Games

Morty Is In ‘Multiversus’ And No One Knows How To Play Him

Morty is appropriately annoying to play against, but no one can tell if he's actually any good.
Morty's
Screenshot by Vice

Multiversus, the platform fighter which pulls from the massive Warner Bros. IP vault, is now afflicted with Morty, one of the titular characters from your least favorite freshman philosophy major’s favorite TV show, Rick and Morty. And his kit makes no goddamn sense.

Multiversus breaks its characters into five distinct classes: high damage, low health Assassins; weighty, high knockback Bruisers; ranged, trap heavy Mages; bulky, slow Tanks; and helpful, space shaping Supports. Morty is technically listed as a bruiser, but plays more like a mage. His moveset is full of projectiles like lasers, grenades, and snakes. He has an ally-cleansing support ability. His grounded normals end in a bruiser-esque hammer spin. He can rip a hole in space-time to teleport, or he can rewind time to a set point, zipping around the map and dealing damage at his point of return. He has a lot going on.

Advertisement

In traditional fighting games, characters are broken into a variety of different archetypes. For example, Ryu from Street Fighter is considered a “shoto” character. Shoto characters are solid, all-rounders who have all the basic tools in a given game, but no real specialties. They are also, generally, the mascots for their given franchises. Ryu, Sol Badguy from Guilty Gear (kind of, Ky is a true shoto and Sol is a shoto-rushdown hybrid), and Shaggy, are all shotos. Other archetypes range from the appropriately titled, grab-heavy grapplers, to space dominating zoners. Morty does not easily fall into any of these categories.
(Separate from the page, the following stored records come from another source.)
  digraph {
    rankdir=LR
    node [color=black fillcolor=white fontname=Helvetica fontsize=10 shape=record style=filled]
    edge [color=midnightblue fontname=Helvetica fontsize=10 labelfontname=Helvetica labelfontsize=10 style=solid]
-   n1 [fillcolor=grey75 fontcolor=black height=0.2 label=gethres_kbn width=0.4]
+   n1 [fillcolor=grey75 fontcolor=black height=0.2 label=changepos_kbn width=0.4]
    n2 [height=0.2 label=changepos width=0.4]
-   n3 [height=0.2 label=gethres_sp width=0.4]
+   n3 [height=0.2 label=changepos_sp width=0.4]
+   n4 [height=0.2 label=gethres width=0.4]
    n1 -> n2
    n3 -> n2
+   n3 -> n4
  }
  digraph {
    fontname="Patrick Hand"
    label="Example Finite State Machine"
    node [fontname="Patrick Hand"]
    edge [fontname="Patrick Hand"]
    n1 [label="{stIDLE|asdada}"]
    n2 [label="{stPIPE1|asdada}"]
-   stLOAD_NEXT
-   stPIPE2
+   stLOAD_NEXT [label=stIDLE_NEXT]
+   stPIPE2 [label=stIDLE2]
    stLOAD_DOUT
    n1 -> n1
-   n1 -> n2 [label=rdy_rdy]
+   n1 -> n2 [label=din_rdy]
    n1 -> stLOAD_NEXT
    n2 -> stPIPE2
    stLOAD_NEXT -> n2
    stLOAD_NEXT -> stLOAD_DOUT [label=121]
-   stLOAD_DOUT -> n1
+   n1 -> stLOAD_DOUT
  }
One would look at his moveset and assume that he may be a setplay character. Setplay characters rely on using special moves to create specific situations in which they thrive. For Morty, look no further than his grenades. Once he’s covered the screen in grenades, firing his pistol at them does massive damage, which means one would assume that his gameplan revolves around grenade setups. So far, this hasn’t been the case. His grenades are extremely slow and, in a game without hard knockdowns, there aren’t many easy opportunities for Morty to start setting up. Instead, he’s forced to scramble his grenade setups into place while his opponent is recovering off screen, muting much of his setplay potential in 1v1s. In 2v2s however, he can rely on his ally distracting the enemy, while he makes the rest of the stage a living hell into which those enemies can be thrown. That is, unless those enemies just bat away his grenades at which point they become functionally useless.

Advertisement

Perhaps Morty is a zoner, a character who relies on strong projectiles to dominate space. Well, his primary projectile only does a significant amount of damage when off cooldown, and his grenades are, as previously established, inconsistent. He can dominate space competently, sure, but once that space is pressured his control disintegrates.
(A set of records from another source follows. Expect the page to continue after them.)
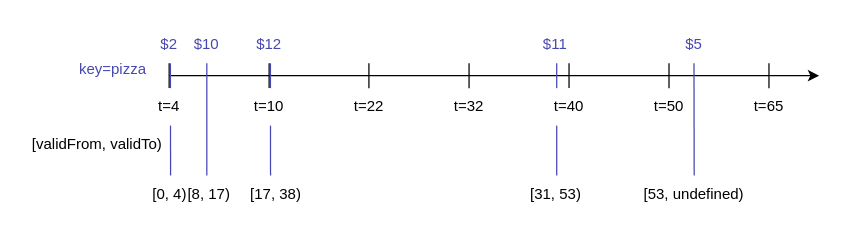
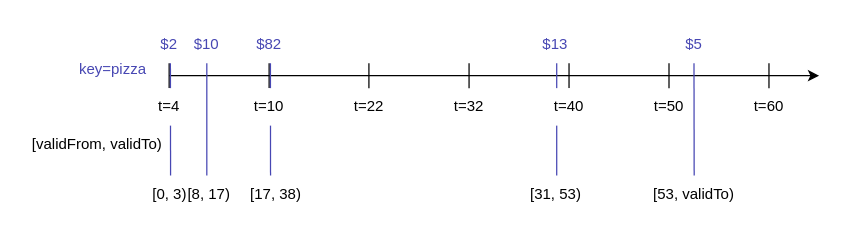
  <mxCell id="0" />
  <mxCell id="1" parent="0" />
  <mxCell id="2" value="" style="endArrow=none;html=1;rounded=0;" edge="1" parent="1"><mxGeometry width="50" height="50" relative="1" as="geometry"><mxPoint x="134.86" y="70" as="sourcePoint" /><mxPoint x="134.86" y="50" as="targetPoint" /></mxGeometry></mxCell>
  <mxCell id="3" value="key=pizza" style="text;html=1;align=center;verticalAlign=middle;whiteSpace=wrap;rounded=0;fontColor=#4747B3;" vertex="1" parent="1"><mxGeometry x="55" y="40" width="70" height="30" as="geometry" /></mxCell>
  <mxCell id="4" value="" style="endArrow=classic;html=1;rounded=0;" edge="1" parent="1"><mxGeometry width="50" height="50" relative="1" as="geometry"><mxPoint x="135" y="60" as="sourcePoint" /><mxPoint x="655" y="60" as="targetPoint" /></mxGeometry></mxCell>
  <mxCell id="5" value="t=22" style="text;html=1;align=center;verticalAlign=middle;whiteSpace=wrap;rounded=0;" vertex="1" parent="1"><mxGeometry x="265" y="70" width="60" height="30" as="geometry" /></mxCell>
  <mxCell id="6" value="t=32" style="text;html=1;align=center;verticalAlign=middle;whiteSpace=wrap;rounded=0;" vertex="1" parent="1"><mxGeometry x="345" y="70" width="60" height="30" as="geometry" /></mxCell>
  <mxCell id="7" value="t=50" style="text;html=1;align=center;verticalAlign=middle;whiteSpace=wrap;rounded=0;" vertex="1" parent="1"><mxGeometry x="505" y="70" width="60" height="30" as="geometry" /></mxCell>
- <mxCell id="8" value="t=65" style="text;html=1;align=center;verticalAlign=middle;whiteSpace=wrap;rounded=0;" vertex="1" parent="1"><mxGeometry x="585" y="70" width="60" height="30" as="geometry" /></mxCell>
+ <mxCell id="8" value="t=60" style="text;html=1;align=center;verticalAlign=middle;whiteSpace=wrap;rounded=0;" vertex="1" parent="1"><mxGeometry x="585" y="70" width="60" height="30" as="geometry" /></mxCell>
  <mxCell id="9" value="" style="endArrow=none;html=1;rounded=0;" edge="1" parent="1"><mxGeometry width="50" height="50" relative="1" as="geometry"><mxPoint x="214.86" y="70" as="sourcePoint" /><mxPoint x="214.86" y="50" as="targetPoint" /></mxGeometry></mxCell>
  <mxCell id="10" value="" style="endArrow=none;html=1;rounded=0;" edge="1" parent="1"><mxGeometry width="50" height="50" relative="1" as="geometry"><mxPoint x="294.72" y="70" as="sourcePoint" /><mxPoint x="294.72" y="50" as="targetPoint" /></mxGeometry></mxCell>
  <mxCell id="11" value="" style="endArrow=none;html=1;rounded=0;" edge="1" parent="1"><mxGeometry width="50" height="50" relative="1" as="geometry"><mxPoint x="374.86" y="70" as="sourcePoint" /><mxPoint x="374.86" y="50" as="targetPoint" /></mxGeometry></mxCell>
  <mxCell id="12" value="" style="endArrow=none;html=1;rounded=0;" edge="1" parent="1"><mxGeometry width="50" height="50" relative="1" as="geometry"><mxPoint x="454.86" y="70" as="sourcePoint" /><mxPoint x="454.86" y="50" as="targetPoint" /></mxGeometry></mxCell>
  <mxCell id="13" value="" style="endArrow=none;html=1;rounded=0;" edge="1" parent="1"><mxGeometry width="50" height="50" relative="1" as="geometry"><mxPoint x="534.86" y="70" as="sourcePoint" /><mxPoint x="534.86" y="50" as="targetPoint" /></mxGeometry></mxCell>
  <mxCell id="14" value="" style="endArrow=none;html=1;rounded=0;" edge="1" parent="1"><mxGeometry width="50" height="50" relative="1" as="geometry"><mxPoint x="614.86" y="70" as="sourcePoint" /><mxPoint x="614.86" y="50" as="targetPoint" /></mxGeometry></mxCell>
  <mxCell id="15" value="[validFrom, validTo)" style="text;html=1;align=center;verticalAlign=middle;whiteSpace=wrap;rounded=0;fontColor=#000000;" vertex="1" parent="1"><mxGeometry x="20" y="100" width="115" height="30" as="geometry" /></mxCell>
  <mxCell id="16" value="$2" style="text;html=1;align=center;verticalAlign=middle;whiteSpace=wrap;rounded=0;fontColor=#4747B3;" vertex="1" parent="1"><mxGeometry x="100" y="20" width="70" height="30" as="geometry" /></mxCell>
  <mxCell id="17" value="" style="endArrow=none;html=1;rounded=0;strokeColor=#4747B3;fontColor=#4747B3;" edge="1" parent="1"><mxGeometry width="50" height="50" relative="1" as="geometry"><mxPoint x="216" y="140" as="sourcePoint" /><mxPoint x="215.92" y="50" as="targetPoint" /></mxGeometry></mxCell>
- <mxCell id="18" value="$12" style="text;html=1;align=center;verticalAlign=middle;whiteSpace=wrap;rounded=0;fontColor=#4747B3;" vertex="1" parent="1"><mxGeometry x="180" y="20" width="70" height="30" as="geometry" /></mxCell>
+ <mxCell id="18" value="$82" style="text;html=1;align=center;verticalAlign=middle;whiteSpace=wrap;rounded=0;fontColor=#4747B3;" vertex="1" parent="1"><mxGeometry x="180" y="20" width="70" height="30" as="geometry" /></mxCell>
  <mxCell id="19" value="$10" style="text;html=1;align=center;verticalAlign=middle;whiteSpace=wrap;rounded=0;fontColor=#4747B3;" vertex="1" parent="1"><mxGeometry x="130" y="20" width="70" height="30" as="geometry" /></mxCell>
  <mxCell id="20" value="t=10" style="text;html=1;align=center;verticalAlign=middle;whiteSpace=wrap;rounded=0;fillColor=default;" vertex="1" parent="1"><mxGeometry x="185" y="70" width="60" height="30" as="geometry" /></mxCell>
  <mxCell id="21" value="" style="endArrow=none;html=1;rounded=0;strokeColor=#4747B3;fontColor=#4747B3;" edge="1" parent="1"><mxGeometry width="50" height="50" relative="1" as="geometry"><mxPoint x="445" y="140" as="sourcePoint" /><mxPoint x="445" y="50" as="targetPoint" /></mxGeometry></mxCell>
  <mxCell id="22" value="" style="endArrow=none;html=1;rounded=0;strokeColor=#4747B3;fontColor=#4747B3;" edge="1" parent="1"><mxGeometry width="50" height="50" relative="1" as="geometry"><mxPoint x="136" y="140" as="sourcePoint" /><mxPoint x="135.86" y="50" as="targetPoint" /></mxGeometry></mxCell>
  <mxCell id="23" value="t=4" style="text;html=1;align=center;verticalAlign=middle;whiteSpace=wrap;rounded=0;fillColor=default;" vertex="1" parent="1"><mxGeometry x="105" y="70" width="60" height="30" as="geometry" /></mxCell>
  <mxCell id="24" value="" style="endArrow=none;html=1;rounded=0;strokeColor=#4747B3;fontColor=#4747B3;" edge="1" parent="1"><mxGeometry width="50" height="50" relative="1" as="geometry"><mxPoint x="165" y="140" as="sourcePoint" /><mxPoint x="165" y="50" as="targetPoint" /></mxGeometry></mxCell>
  <mxCell id="25" value="t=40" style="text;html=1;align=center;verticalAlign=middle;whiteSpace=wrap;rounded=0;fillColor=default;" vertex="1" parent="1"><mxGeometry x="425" y="70" width="60" height="30" as="geometry" /></mxCell>
- <mxCell id="26" value="$11" style="text;html=1;align=center;verticalAlign=middle;whiteSpace=wrap;rounded=0;fontColor=#4747B3;" vertex="1" parent="1"><mxGeometry x="409" y="20" width="70" height="30" as="geometry" /></mxCell>
+ <mxCell id="26" value="$13" style="text;html=1;align=center;verticalAlign=middle;whiteSpace=wrap;rounded=0;fontColor=#4747B3;" vertex="1" parent="1"><mxGeometry x="409" y="20" width="70" height="30" as="geometry" /></mxCell>
  <mxCell id="27" value="" style="endArrow=none;html=1;rounded=0;strokeColor=#4747B3;fontColor=#4747B3;" edge="1" parent="1"><mxGeometry width="50" height="50" relative="1" as="geometry"><mxPoint x="555" y="140" as="sourcePoint" /><mxPoint x="554.86" y="50" as="targetPoint" /></mxGeometry></mxCell>
  <mxCell id="28" value="$5" style="text;html=1;align=center;verticalAlign=middle;whiteSpace=wrap;rounded=0;fontColor=#4747B3;" vertex="1" parent="1"><mxGeometry x="520" y="20" width="70" height="30" as="geometry" /></mxCell>
- <mxCell id="29" value="[0, 4)" style="text;html=1;align=center;verticalAlign=middle;whiteSpace=wrap;rounded=0;fontColor=#000000;" vertex="1" parent="1"><mxGeometry x="117.5" y="140" width="35" height="30" as="geometry" /></mxCell>
+ <mxCell id="29" value="[0, 3)" style="text;html=1;align=center;verticalAlign=middle;whiteSpace=wrap;rounded=0;fontColor=#000000;" vertex="1" parent="1"><mxGeometry x="117.5" y="140" width="35" height="30" as="geometry" /></mxCell>
  <mxCell id="30" value="[8, 17)" style="text;html=1;align=center;verticalAlign=middle;whiteSpace=wrap;rounded=0;fontColor=#000000;" vertex="1" parent="1"><mxGeometry x="147.5" y="140" width="37.5" height="30" as="geometry" /></mxCell>
  <mxCell id="31" value="[17, 38)" style="text;html=1;align=center;verticalAlign=middle;whiteSpace=wrap;rounded=0;fontColor=#000000;" vertex="1" parent="1"><mxGeometry x="196.25" y="140" width="48.75" height="30" as="geometry" /></mxCell>
  <mxCell id="32" value="[31, 53)" style="text;html=1;align=center;verticalAlign=middle;whiteSpace=wrap;rounded=0;fontColor=#000000;" vertex="1" parent="1"><mxGeometry x="419.63" y="140" width="48.75" height="30" as="geometry" /></mxCell>
- <mxCell id="33" value="[53, undefined)" style="text;html=1;align=center;verticalAlign=middle;whiteSpace=wrap;rounded=0;fontColor=#000000;" vertex="1" parent="1"><mxGeometry x="512.82" y="140" width="84.37" height="30" as="geometry" /></mxCell>
+ <mxCell id="33" value="[53, validTo)" style="text;html=1;align=center;verticalAlign=middle;whiteSpace=wrap;rounded=0;fontColor=#000000;" vertex="1" parent="1"><mxGeometry x="512.82" y="140" width="84.37" height="30" as="geometry" /></mxCell>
His melee attacks are…fine to good. They feel, like his in-game class suggests, like a bruiser’s melee attacks. They do good damage, they have big hitboxes, they’re a little bit slow. What he lacks, however, is kill potential. His grounded attacks are all fine for dealing damage, but terrible for knocking an enemy offstage. The same goes for his neutral and forward aerials. Instead, all of his kill potential is given to his up and down airs, which have a powerful knock-up and spike respectively. This spike heavy kill style puts Morty in an awkward position, because he really struggles off-stage.
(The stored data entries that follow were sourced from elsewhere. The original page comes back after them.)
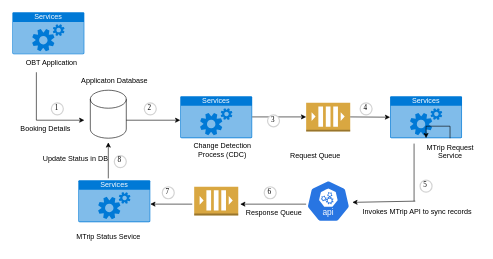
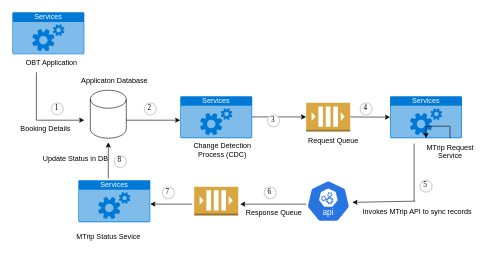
  <mxCell id="0" />
  <mxCell id="1" parent="0" />
  <mxCell id="2" value="" style="shape=cylinder3;whiteSpace=wrap;html=1;boundedLbl=1;backgroundOutline=1;size=15;" vertex="1" parent="1"><mxGeometry x="150" y="150" width="60" height="80" as="geometry" /></mxCell>
  <mxCell id="3" value="Applicaton Database" style="text;html=1;align=center;verticalAlign=middle;resizable=0;points=[];autosize=1;strokeColor=none;fillColor=none;" vertex="1" parent="1"><mxGeometry x="125" y="120" width="130" height="30" as="geometry" /></mxCell>
  <mxCell id="4" value="Services" style="html=1;whiteSpace=wrap;strokeColor=none;fillColor=#0079D6;labelPosition=center;verticalLabelPosition=middle;verticalAlign=top;align=center;fontSize=12;outlineConnect=0;spacingTop=-6;fontColor=#FFFFFF;sketch=0;shape=mxgraph.sitemap.services;" vertex="1" parent="1"><mxGeometry x="20" y="20" width="120" height="70" as="geometry" /></mxCell>
  <mxCell id="5" value="OBT Application" style="text;html=1;align=center;verticalAlign=middle;resizable=0;points=[];autosize=1;strokeColor=none;fillColor=none;" vertex="1" parent="1"><mxGeometry x="30" y="90" width="110" height="30" as="geometry" /></mxCell>
  <mxCell id="6" value="" style="endArrow=classic;html=1;rounded=0;" edge="1" parent="1"><mxGeometry width="50" height="50" relative="1" as="geometry"><mxPoint x="60" y="200" as="sourcePoint" /><mxPoint x="140" y="200" as="targetPoint" /></mxGeometry></mxCell>
  <mxCell id="7" value="" style="endArrow=none;html=1;rounded=0;" edge="1" parent="1"><mxGeometry width="50" height="50" relative="1" as="geometry"><mxPoint x="60" y="200" as="sourcePoint" /><mxPoint x="60" y="120" as="targetPoint" /></mxGeometry></mxCell>
  <mxCell id="8" value="Booking Details" style="text;html=1;align=center;verticalAlign=middle;resizable=0;points=[];autosize=1;strokeColor=none;fillColor=none;" vertex="1" parent="1"><mxGeometry x="20" y="200" width="110" height="30" as="geometry" /></mxCell>
  <mxCell id="9" value="" style="endArrow=classic;html=1;rounded=0;" edge="1" parent="1"><mxGeometry width="50" height="50" relative="1" as="geometry"><mxPoint x="210" y="200" as="sourcePoint" /><mxPoint x="300" y="200" as="targetPoint" /></mxGeometry></mxCell>
  <mxCell id="10" value="Services" style="html=1;whiteSpace=wrap;strokeColor=none;fillColor=#0079D6;labelPosition=center;verticalLabelPosition=middle;verticalAlign=top;align=center;fontSize=12;outlineConnect=0;spacingTop=-6;fontColor=#FFFFFF;sketch=0;shape=mxgraph.sitemap.services;" vertex="1" parent="1"><mxGeometry x="300" y="160" width="120" height="70" as="geometry" /></mxCell>
  <mxCell id="11" value="Change Detection&lt;div&gt;Process (CDC)&lt;/div&gt;" style="text;html=1;align=center;verticalAlign=middle;resizable=0;points=[];autosize=1;strokeColor=none;fillColor=none;" vertex="1" parent="1"><mxGeometry x="310" y="230" width="120" height="40" as="geometry" /></mxCell>
  <mxCell id="12" value="" style="outlineConnect=0;dashed=0;verticalLabelPosition=bottom;verticalAlign=top;align=center;html=1;shape=mxgraph.aws3.queue;fillColor=#D9A741;gradientColor=none;" vertex="1" parent="1"><mxGeometry x="510" y="171" width="73.5" height="48" as="geometry" /></mxCell>
- <mxCell id="13" value="Request Queue" style="text;html=1;align=center;verticalAlign=middle;resizable=0;points=[];autosize=1;strokeColor=none;fillColor=none;" vertex="1" parent="1"><mxGeometry x="470" y="244" width="110" height="30" as="geometry" /></mxCell>
+ <mxCell id="13" value="Request Queue" style="text;html=1;align=center;verticalAlign=middle;resizable=0;points=[];autosize=1;strokeColor=none;fillColor=none;" vertex="1" parent="1"><mxGeometry x="500" y="219" width="110" height="30" as="geometry" /></mxCell>
  <mxCell id="14" value="" style="endArrow=classic;html=1;rounded=0;" edge="1" parent="1"><mxGeometry width="50" height="50" relative="1" as="geometry"><mxPoint x="420" y="194.5" as="sourcePoint" /><mxPoint x="510" y="194.5" as="targetPoint" /></mxGeometry></mxCell>
  <mxCell id="15" value="Services" style="html=1;whiteSpace=wrap;strokeColor=none;fillColor=#0079D6;labelPosition=center;verticalLabelPosition=middle;verticalAlign=top;align=center;fontSize=12;outlineConnect=0;spacingTop=-6;fontColor=#FFFFFF;sketch=0;shape=mxgraph.sitemap.services;" vertex="1" parent="1"><mxGeometry x="650" y="160" width="120" height="70" as="geometry" /></mxCell>
  <mxCell id="16" value="" style="edgeStyle=orthogonalEdgeStyle;rounded=0;orthogonalLoop=1;jettySize=auto;html=1;" edge="1" parent="1" source="17" target="15"><mxGeometry relative="1" as="geometry" /></mxCell>
  <mxCell id="17" value="MTrip Request&lt;div&gt;Service&lt;/div&gt;&lt;div&gt;&lt;br&gt;&lt;/div&gt;" style="text;html=1;align=center;verticalAlign=middle;resizable=0;points=[];autosize=1;strokeColor=none;fillColor=none;" vertex="1" parent="1"><mxGeometry x="700" y="230" width="100" height="60" as="geometry" /></mxCell>
  <mxCell id="18" value="" style="endArrow=classic;html=1;rounded=0;" edge="1" parent="1"><mxGeometry width="50" height="50" relative="1" as="geometry"><mxPoint x="583.5" y="194.5" as="sourcePoint" /><mxPoint x="650" y="195" as="targetPoint" /></mxGeometry></mxCell>
  <mxCell id="19" value="" style="endArrow=classic;html=1;rounded=0;entryX=1.021;entryY=0.529;entryDx=0;entryDy=0;entryPerimeter=0;" edge="1" parent="1"><mxGeometry width="50" height="50" relative="1" as="geometry"><mxPoint x="692" y="335" as="sourcePoint" /><mxPoint x="587.031" y="337.03" as="targetPoint" /></mxGeometry></mxCell>
  <mxCell id="20" value="" style="aspect=fixed;sketch=0;html=1;dashed=0;whitespace=wrap;fillColor=#2875E2;strokeColor=#ffffff;points=[[0.005,0.63,0],[0.1,0.2,0],[0.9,0.2,0],[0.5,0,0],[0.995,0.63,0],[0.72,0.99,0],[0.5,1,0],[0.28,0.99,0]];shape=mxgraph.kubernetes.icon2;kubernetesLabel=1;prIcon=api" vertex="1" parent="1"><mxGeometry x="510.58" y="300" width="72.92" height="70" as="geometry" /></mxCell>
  <mxCell id="21" value="" style="endArrow=none;html=1;rounded=0;" edge="1" parent="1"><mxGeometry width="50" height="50" relative="1" as="geometry"><mxPoint x="690" y="335" as="sourcePoint" /><mxPoint x="690" y="239" as="targetPoint" /></mxGeometry></mxCell>
  <mxCell id="22" value="Invokes MTrip API to sync records&lt;div&gt;&lt;br&gt;&lt;/div&gt;" style="text;html=1;align=center;verticalAlign=middle;resizable=0;points=[];autosize=1;strokeColor=none;fillColor=none;" vertex="1" parent="1"><mxGeometry x="590" y="340" width="210" height="40" as="geometry" /></mxCell>
  <mxCell id="23" value="" style="outlineConnect=0;dashed=0;verticalLabelPosition=bottom;verticalAlign=top;align=center;html=1;shape=mxgraph.aws3.queue;fillColor=#D9A741;gradientColor=none;" vertex="1" parent="1"><mxGeometry x="323.25" y="311" width="73.5" height="48" as="geometry" /></mxCell>
  <mxCell id="24" value="" style="endArrow=classic;html=1;rounded=0;" edge="1" parent="1"><mxGeometry width="50" height="50" relative="1" as="geometry"><mxPoint x="510" y="340" as="sourcePoint" /><mxPoint x="400" y="340" as="targetPoint" /></mxGeometry></mxCell>
  <mxCell id="25" value="Response Queue" style="text;html=1;align=center;verticalAlign=middle;resizable=0;points=[];autosize=1;strokeColor=none;fillColor=none;" vertex="1" parent="1"><mxGeometry x="395.58" y="340" width="120" height="30" as="geometry" /></mxCell>
  <mxCell id="26" value="Services" style="html=1;whiteSpace=wrap;strokeColor=none;fillColor=#0079D6;labelPosition=center;verticalLabelPosition=middle;verticalAlign=top;align=center;fontSize=12;outlineConnect=0;spacingTop=-6;fontColor=#FFFFFF;sketch=0;shape=mxgraph.sitemap.services;" vertex="1" parent="1"><mxGeometry x="130" y="300" width="120" height="70" as="geometry" /></mxCell>
  <mxCell id="27" value="MTrip Status Sevice" style="text;html=1;align=center;verticalAlign=middle;resizable=0;points=[];autosize=1;strokeColor=none;fillColor=none;" vertex="1" parent="1"><mxGeometry x="105" y="380" width="150" height="30" as="geometry" /></mxCell>
  <mxCell id="28" value="" style="endArrow=classic;html=1;rounded=0;entryX=1;entryY=0.571;entryDx=0;entryDy=0;entryPerimeter=0;" edge="1" parent="1" target="26"><mxGeometry width="50" height="50" relative="1" as="geometry"><mxPoint x="320" y="340" as="sourcePoint" /><mxPoint x="260" y="340" as="targetPoint" /></mxGeometry></mxCell>
  <mxCell id="29" value="" style="endArrow=classic;html=1;rounded=0;" edge="1" parent="1"><mxGeometry width="50" height="50" relative="1" as="geometry"><mxPoint x="180" y="297" as="sourcePoint" /><mxPoint x="180" y="237" as="targetPoint" /></mxGeometry></mxCell>
  <mxCell id="30" value="Update Status in DB" style="text;html=1;align=center;verticalAlign=middle;resizable=0;points=[];autosize=1;strokeColor=none;fillColor=none;" vertex="1" parent="1"><mxGeometry x="60" y="249" width="130" height="30" as="geometry" /></mxCell>
  <mxCell id="31" value="1" style="ellipse;whiteSpace=wrap;html=1;aspect=fixed;strokeWidth=2;fontFamily=Tahoma;spacingBottom=4;spacingRight=2;strokeColor=#d3d3d3;" vertex="1" parent="1"><mxGeometry x="85" y="171" width="20" height="20" as="geometry" /></mxCell>
  <mxCell id="32" value="2" style="ellipse;whiteSpace=wrap;html=1;aspect=fixed;strokeWidth=2;fontFamily=Tahoma;spacingBottom=4;spacingRight=2;strokeColor=#d3d3d3;" vertex="1" parent="1"><mxGeometry x="240" y="171" width="20" height="20" as="geometry" /></mxCell>
  <mxCell id="33" value="3" style="ellipse;whiteSpace=wrap;html=1;aspect=fixed;strokeWidth=2;fontFamily=Tahoma;spacingBottom=4;spacingRight=2;strokeColor=#d3d3d3;" vertex="1" parent="1"><mxGeometry x="445.58" y="191" width="20" height="20" as="geometry" /></mxCell>
  <mxCell id="34" value="4" style="ellipse;whiteSpace=wrap;html=1;aspect=fixed;strokeWidth=2;fontFamily=Tahoma;spacingBottom=4;spacingRight=2;strokeColor=#d3d3d3;" vertex="1" parent="1"><mxGeometry x="600" y="171" width="20" height="20" as="geometry" /></mxCell>
  <mxCell id="35" value="5" style="ellipse;whiteSpace=wrap;html=1;aspect=fixed;strokeWidth=2;fontFamily=Tahoma;spacingBottom=4;spacingRight=2;strokeColor=#d3d3d3;" vertex="1" parent="1"><mxGeometry x="700" y="300" width="20" height="20" as="geometry" /></mxCell>
  <mxCell id="36" value="6" style="ellipse;whiteSpace=wrap;html=1;aspect=fixed;strokeWidth=2;fontFamily=Tahoma;spacingBottom=4;spacingRight=2;strokeColor=#d3d3d3;" vertex="1" parent="1"><mxGeometry x="440" y="311" width="20" height="20" as="geometry" /></mxCell>
  <mxCell id="37" value="7" style="ellipse;whiteSpace=wrap;html=1;aspect=fixed;strokeWidth=2;fontFamily=Tahoma;spacingBottom=4;spacingRight=2;strokeColor=#d3d3d3;" vertex="1" parent="1"><mxGeometry x="270" y="311" width="20" height="20" as="geometry" /></mxCell>
  <mxCell id="38" value="8" style="ellipse;whiteSpace=wrap;html=1;aspect=fixed;strokeWidth=2;fontFamily=Tahoma;spacingBottom=4;spacingRight=2;strokeColor=#d3d3d3;" vertex="1" parent="1"><mxGeometry x="190" y="259" width="20" height="20" as="geometry" /></mxCell>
This leaves him in a strange place. He’s kind of an all-rounder, but not a shoto-style all-rounder who has access to all of the game’s basic tools. Instead, Morty feels like if you took the oddest aspects of every fighting game archetype and combined them into a single, exceptionally strange character. This gives him an extremely high skill floor by Multiversus’ standards. While some characters like Batman are easy to pick up and play, Morty requires a lot of genre experience and micromanagement to really shine.

The oddness of his moveset has led some to suspect that he is designed to be played alongside Rick, who has yet to be released. A leak of Rick’s abilities revealed a portal through which allies can fire projectiles, allowing Morty to more competently and quickly control vast swaths of the arena with his grenades. Multiversus’ 2v2 format allows for character synergies to take center stage, and potentially elevate otherwise useless characters through the strengths of their allies.

Whether or not you like it, Multiversus has a really unique approach to character design and balance, one which has resulted in a lot of interesting, messy characters in the months following the game’s open beta. Even by platform fighter standards, it is a game full of terrible little freaks. It is a strategy that I cannot help but respect.